Shameless Wayne shook his head, smiling a little at the old woman's fancy. "How should that be, nurse?" he said.
"Barguest war carred on th' door-stun, fair as if he'd been ony mortal dog; an' while th' Lean Man war agate wi' hammering his nail in, I heard th' hound whimper fit to mak ye cry for pity of him. But Nicholas Ratcliffe niver heard th' poor beast, not he; an' I hugged myseln to think 'at ivery stroke on th' nail-head war a stroke to his own coffin. Ye've getten your chance, Maister, an' I willun't let ye loss it for a lack of a bit o' forethowt."

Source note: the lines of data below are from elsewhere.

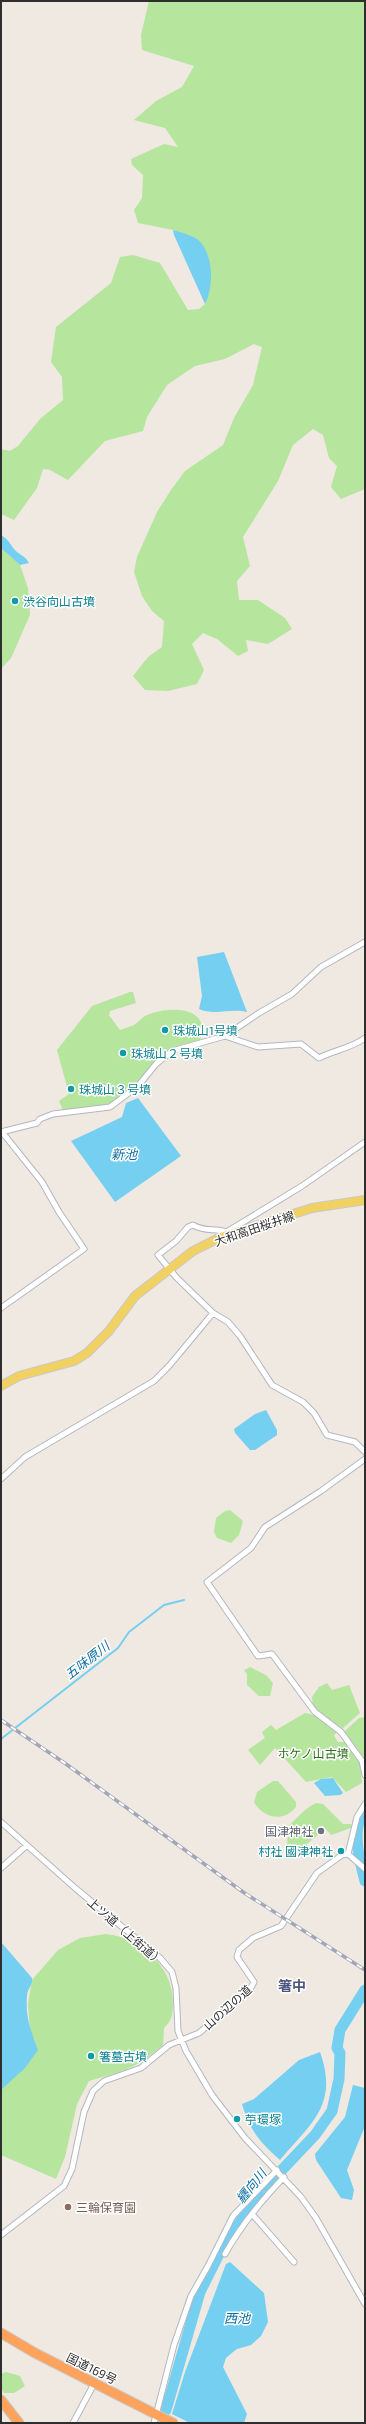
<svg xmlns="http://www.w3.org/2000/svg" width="366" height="2424" viewBox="0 0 366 2424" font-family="'Exo 2','Noto Sans JP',sans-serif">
  <rect width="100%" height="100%" fill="#efe9e1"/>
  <path fill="#b6e59e" d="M149,1H365V489L341,499L331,487L337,466L329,458L323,435L313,429L293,445L278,481L243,537L250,566L237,581L239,600H258L285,618L292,629L268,644L246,640L248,651L238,656L217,639L203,633L192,644L204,670L197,684L168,691L145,690L133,676L148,657L162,647L164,621L152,611L142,596L134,572L137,557L157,512L171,490L185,471L223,445L234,418L253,385L262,347L254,344L225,359L195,366L167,385L147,417L143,431L105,441L68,480L50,470L43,469L37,488L14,520L1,514V449L10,451L18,446L40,419L63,400L62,377L51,362L56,327L111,283L120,257L133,255L160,263L188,310L199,309L205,304L197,239L173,230L138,223L134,210L142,198L143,175L132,165L131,159L164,144L178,147L165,128L134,120L156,101L182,87L194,66L142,50L141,35Z
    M1,548L20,565L28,588L30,615L11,658L1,669Z
    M130,992H133L136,1003L110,1011L109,1015L120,1030C124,1028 130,1027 134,1025C139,1022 142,1017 147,1015C168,1006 212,1005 200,1040C189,1043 175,1045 166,1051C145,1066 136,1093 111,1103C96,1109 79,1108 63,1110L59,1101L69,1094L57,1050L92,1006Z
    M230,1510L243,1521L239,1535L231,1543L217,1538L214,1532L216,1518L225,1511Z
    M250,1667L266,1675L273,1683L270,1696H259L247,1685V1674L244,1670Z
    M327,1683L332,1690L349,1685L360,1713L342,1729L313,1707L312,1697L319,1687Z
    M305,1713L315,1715L337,1731L334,1736L338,1742H346L344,1732L359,1718L365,1717V1770L360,1763L362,1783L346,1792L332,1777L306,1782L275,1748L260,1765L248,1750L265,1738L262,1732L271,1725L276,1730Z
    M273,1781H278L296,1802V1807C283,1823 263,1818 254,1802L257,1792Z
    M317,1803L323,1804L343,1824H351V1828L331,1835L323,1826L316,1831L318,1835L303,1847L305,1852L303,1856L294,1858L287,1848L288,1826C298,1818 305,1807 317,1803Z
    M106,1934C141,1938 173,1966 173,2003C173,2014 172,2020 164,2028L163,2045C135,2069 124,2071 89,2081L77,2104L65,2157L56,2179L1,2155V2085L32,2058L28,2004L32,1980L58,1950L80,1938Z
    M6,2372L20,2376L25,2386L14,2393H4L1,2388V2374Z"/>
  <path fill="#75cff0" d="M173,230C180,232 191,235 197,239C214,252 214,287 205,304L174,235Z
    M1,535C10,540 11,547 17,552C23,557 25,556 29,563L20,565L1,548Z
    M224,952L247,1012C231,1008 214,1016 199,1009L202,996L197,957Z
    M138,1098L181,1156L115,1202L71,1141L122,1117L126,1103Z
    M266,1410L277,1430V1435L255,1450H250L235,1433L234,1429L255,1414Z
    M333,1778L343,1793L340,1795L325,1796L314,1783L321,1779Z
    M1,1942L32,1978C33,1986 27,1989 27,1996C25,2016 31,2032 38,2050L25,2068L1,2090Z
    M320,2052C339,2105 311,2123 280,2160C260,2142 250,2131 242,2104L254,2099L299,2060Z
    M353,2085L365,2088V2126L347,2170L354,2190L352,2200L341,2198L316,2160L315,2154L345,2117Z
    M230,2262L264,2293L268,2322L261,2336L251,2345L237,2349L233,2352L226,2358L223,2367L247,2414L244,2423H190L172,2414L185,2372L226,2264Z"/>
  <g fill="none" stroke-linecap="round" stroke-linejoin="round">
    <path stroke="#75cff0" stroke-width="2" d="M1,1739L118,1648L129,1632L164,1605L184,1600"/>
    <path stroke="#75cff0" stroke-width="11" d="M365,1811C350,1827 360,1862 365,1881
      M166,2410L200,2292L223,2246L263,2190L315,2135L332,2111L339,2079L340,2053L337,2048L340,2030L365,1990"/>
    <defs>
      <path id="street" d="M225,1036L258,1047L301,1044L319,1058C334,1050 352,1048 365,1038
        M1,1132L37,1123L40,1119L53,1114L110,1107L138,1086L156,1064L172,1051L225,1036L259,1013L292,994L321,967L365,942
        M227,1232C214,1228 204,1232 193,1225L188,1227L176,1241L158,1255L176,1277L213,1313L228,1322L240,1336L272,1385L303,1402L314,1413L327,1435L355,1442L365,1452
        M225,1233L302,1186L365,1142
        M1,1308L84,1249L59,1212L42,1182L2,1132
        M365,1459L321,1491L265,1527L251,1548L207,1582L258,1656L272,1654L315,1712L341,1732L362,1761L365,1775
        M1,1479L25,1457L154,1381L169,1366L213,1313
        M1,1822L75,1888L160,1958L172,1972L176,1988L178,2031L186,2051L212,2095L245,2138L301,2197L316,2218L365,2304
        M348,1854L357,1817L365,1804
        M348,1854L365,1869
        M1,1868L26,1846
        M252,2214L294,2262
        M1,2235L64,2186L72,2169L84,2112L93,2091L104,2081L141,2068L169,2045L199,2033L249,1991L254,1982L237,1957L239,1950L253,1938L281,1926L317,1873L342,1855L348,1854
        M225,2254C241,2225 261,2201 284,2177
        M73,2423L95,2382
        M154,2423L174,2345L191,2296L208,2266L233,2216L277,2170"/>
      <path id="primary" d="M1,1386L19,1376L74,1361L87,1353L109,1331L135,1296L193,1251L221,1237L312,1208L365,1200"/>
      <path id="highway" d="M1,2333L35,2353L173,2423
        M1,2400L19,2423"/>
    </defs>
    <use href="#street" stroke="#b4b7c1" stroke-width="7"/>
    <use href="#primary" stroke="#c9c9c9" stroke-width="10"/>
    <use href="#highway" stroke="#c9c9c9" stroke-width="11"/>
    <use href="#street" stroke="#fff" stroke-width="5"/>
    <use href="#primary" stroke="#f2d163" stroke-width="8"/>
    <use href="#highway" stroke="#ffa35c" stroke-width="9"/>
    <defs>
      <path id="rail" d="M1,1720L66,1764L243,1892L365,1970"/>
    </defs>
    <use href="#rail" stroke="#a3a6b8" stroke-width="3.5"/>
    <use href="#rail" stroke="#fff" stroke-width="2" stroke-dasharray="6" stroke-linecap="butt"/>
  </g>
  <g fill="#0f9aa8" stroke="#fff" stroke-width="1.5">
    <circle cx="15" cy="601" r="4"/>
    <circle cx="165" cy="1030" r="4"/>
    <circle cx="123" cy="1053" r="4"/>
    <circle cx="71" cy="1089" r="4"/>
    <circle cx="341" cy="1851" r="4"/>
    <circle cx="91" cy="2056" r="4"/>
    <circle cx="237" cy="2119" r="4"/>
  </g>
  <circle fill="#6b7280" stroke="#fff" stroke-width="1.5" cx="321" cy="1831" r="4"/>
  <circle fill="#8d6e63" stroke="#fff" stroke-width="1.5" cx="68" cy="2207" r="4"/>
  <g text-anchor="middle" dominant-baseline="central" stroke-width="3" stroke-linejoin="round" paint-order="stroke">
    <g font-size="12" fill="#0d838f" stroke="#fff" text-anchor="start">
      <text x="23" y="601">渋谷向山古墳</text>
      <text x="173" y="1030">珠城山1号墳</text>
      <text x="131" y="1053">珠城山２号墳</text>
      <text x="79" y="1089">珠城山３号墳</text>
      <text x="333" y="1851" text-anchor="end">村社 國津神社</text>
      <text x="99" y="2056">箸墓古墳</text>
      <text x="245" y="2119">苧環塚</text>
    </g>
    <g font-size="12" fill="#2e2e2e" stroke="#fff">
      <text transform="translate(254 1228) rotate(-19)">大和高田桜井線</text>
      <text transform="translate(126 1931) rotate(41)">上ツ道（上街道）</text>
      <text transform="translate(227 2007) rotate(-42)">山の辺の道</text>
      <text transform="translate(92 2368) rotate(26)">国道169号</text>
    </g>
    <g font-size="12" fill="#2c6e1b" stroke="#fff">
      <text x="313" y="1753">ホケノ山古墳</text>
    </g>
    <g font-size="12" fill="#5b616d" stroke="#fff" text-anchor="end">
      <text x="313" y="1831">国津神社</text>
    </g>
    <g font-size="12" fill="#785e54" stroke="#fff" text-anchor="start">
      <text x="76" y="2207">三輪保育園</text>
    </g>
    <g font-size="13" font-style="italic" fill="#0d6fa3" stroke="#fff">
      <text x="124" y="1154">新池</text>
      <text transform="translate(87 1660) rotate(-38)">五味原川</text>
      <text transform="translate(251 2186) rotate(-51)">纒向川</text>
      <text x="237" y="2318">西池</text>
    </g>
    <g font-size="14" font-weight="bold" fill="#4d5680" stroke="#fff">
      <text x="292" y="1985">箸中</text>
    </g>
  </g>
  <rect width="366" height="2424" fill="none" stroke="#2e2e2e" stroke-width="4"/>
</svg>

Insensibly Wayne yielded to the old beliefs; reason might chide him, but he knew in his heart, from that time forward, that he would be even with the Lean Man before the end. What tales had Nanny not told him in childhood, of Barguest and his ways? What musty traditions were not grafted on his growing manhood, of the certain disaster that waited any foeman of the Waynes who crossed the Spectre Hound? Ay, he believed, and his eyes shone clear with the first light of hope that had touched them since he returned two nights ago to the Bull tavern, a sobered and heart-stricken man.
"There's Nell!" cried Wayne on the sudden, pushing Nanny roughly into the house. "For God's sake keep her within-doors, nurse, till I have plucked down yonder trophy."
"Sorrow's a rare un to get folk up betimes; how oft is Mistress Nell astir wi' th' dawn, I wonder?" muttered Nanny, as she returned to the hall, closing the door behind her.
"Good-morrow, nurse," said the girl, crossing the hall and laying her two cold hands in Nanny's. "Art weary, belike, with the long watch?"